À Madier de Montjau.

Jersey, 29 août [1852].

Je vous écris du bord de cette admirable mer, qui est en ce moment d’un calme plat, qui demain sera en colère et brisera tout, — et qui ressemble au peuple. Je regarde ce miroir qui est comme de l’huile, et je me dis : qu’un vent souffle, et cette eau plate deviendra tempête, écume et furie. — Cher ami, tâchons de faire souffler le vent.

Tâchez donc de venir à Jersey, avec votre noble et charmante femme. Vous y serez bien, je vous jure : ma femme embrassera la vôtre, j’ai une terrasse au bord de la mer où vous viendrez le soir, nous causerons, et nous regarderons la France à l’horizon et la république dans l’avenir. Nous laisserons nos âmes s’envoler vers ces deux patries.
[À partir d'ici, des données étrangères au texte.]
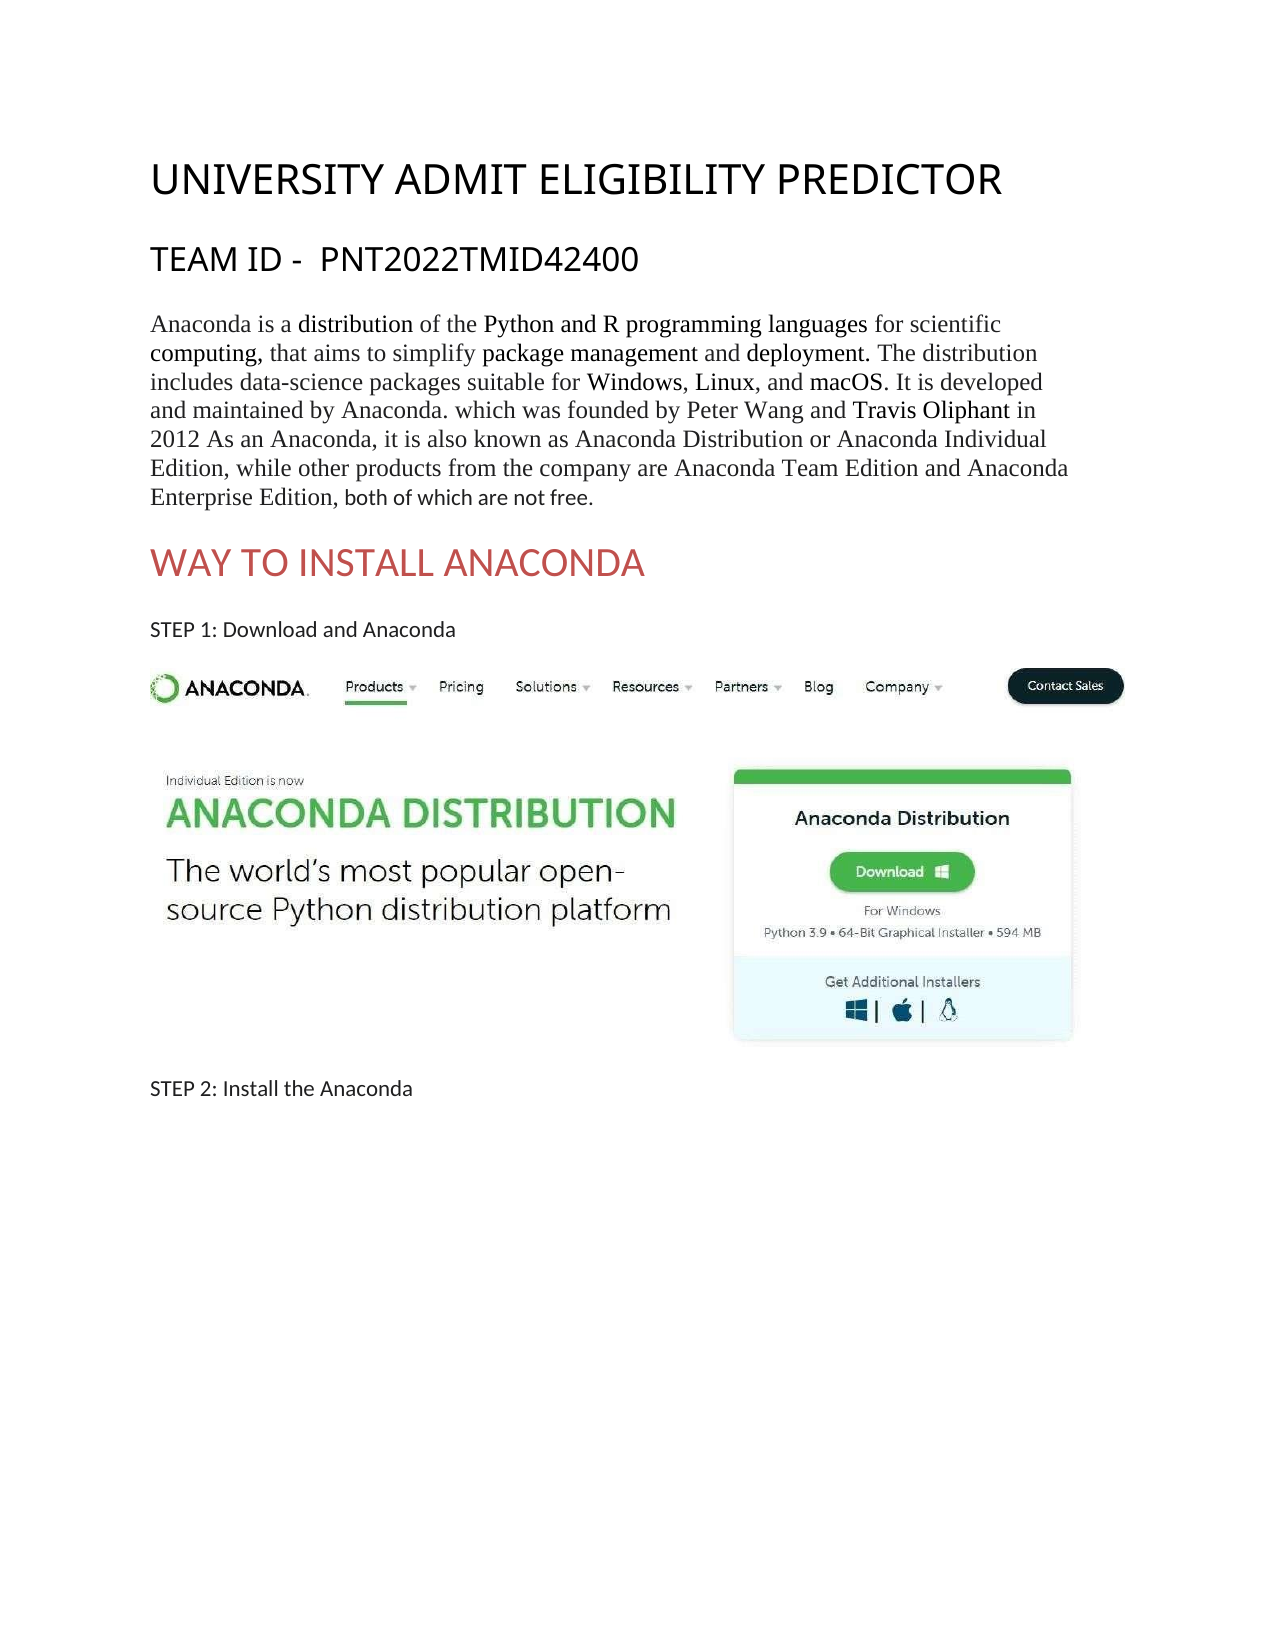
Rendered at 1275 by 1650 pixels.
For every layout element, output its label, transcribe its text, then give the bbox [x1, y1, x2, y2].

Tout va bien. Force gendarmes et mouchards à Saint-Malo, les voyageurs fouillés jusqu’aux bottes, les pêcheurs de Granville bouleversés de la façon dont on visite leurs paniers, le sous-préfet faisant la grosse voix, menaces de prison à quiconque passera Napoléon-le-Petit ; une terreur énorme de ce petit livre. Pourtant, il n’est pas encore à Jersey. La semaine passée, 300 voyageurs (français) sont venus de Granville en train de plaisir. Notre co-proscrit Mézaize a dit à l’un d’eux : Que venez-vous faire ici ? — Nous venions acheter Napoléon-le-Petit. — Cette soif est bon signe.

La désunion continue à Londres, mais l’union s’est faite ici. — Les proscrits, divisés sans trop savoir pourquoi (comme toujours), ne demandaient qu’à s’entendre et à s’unir. Vraiment tâchez de venir. Vous savez qu’on est libre ici. — Je remets cette bonne cause dans les belles mains de Mme Madier de Montjau. Offrez-lui tous mes respects. Charles et moi, nous vous embrassons comme le 1er août, et nous vous répétons : à bientôt.

Victor H.

Quand vous verrez nos si chers amis M. et Mme Bourson, M. et Mme Péan, parlez-leur de nous. J’écrirai bientôt à Mme Bourson.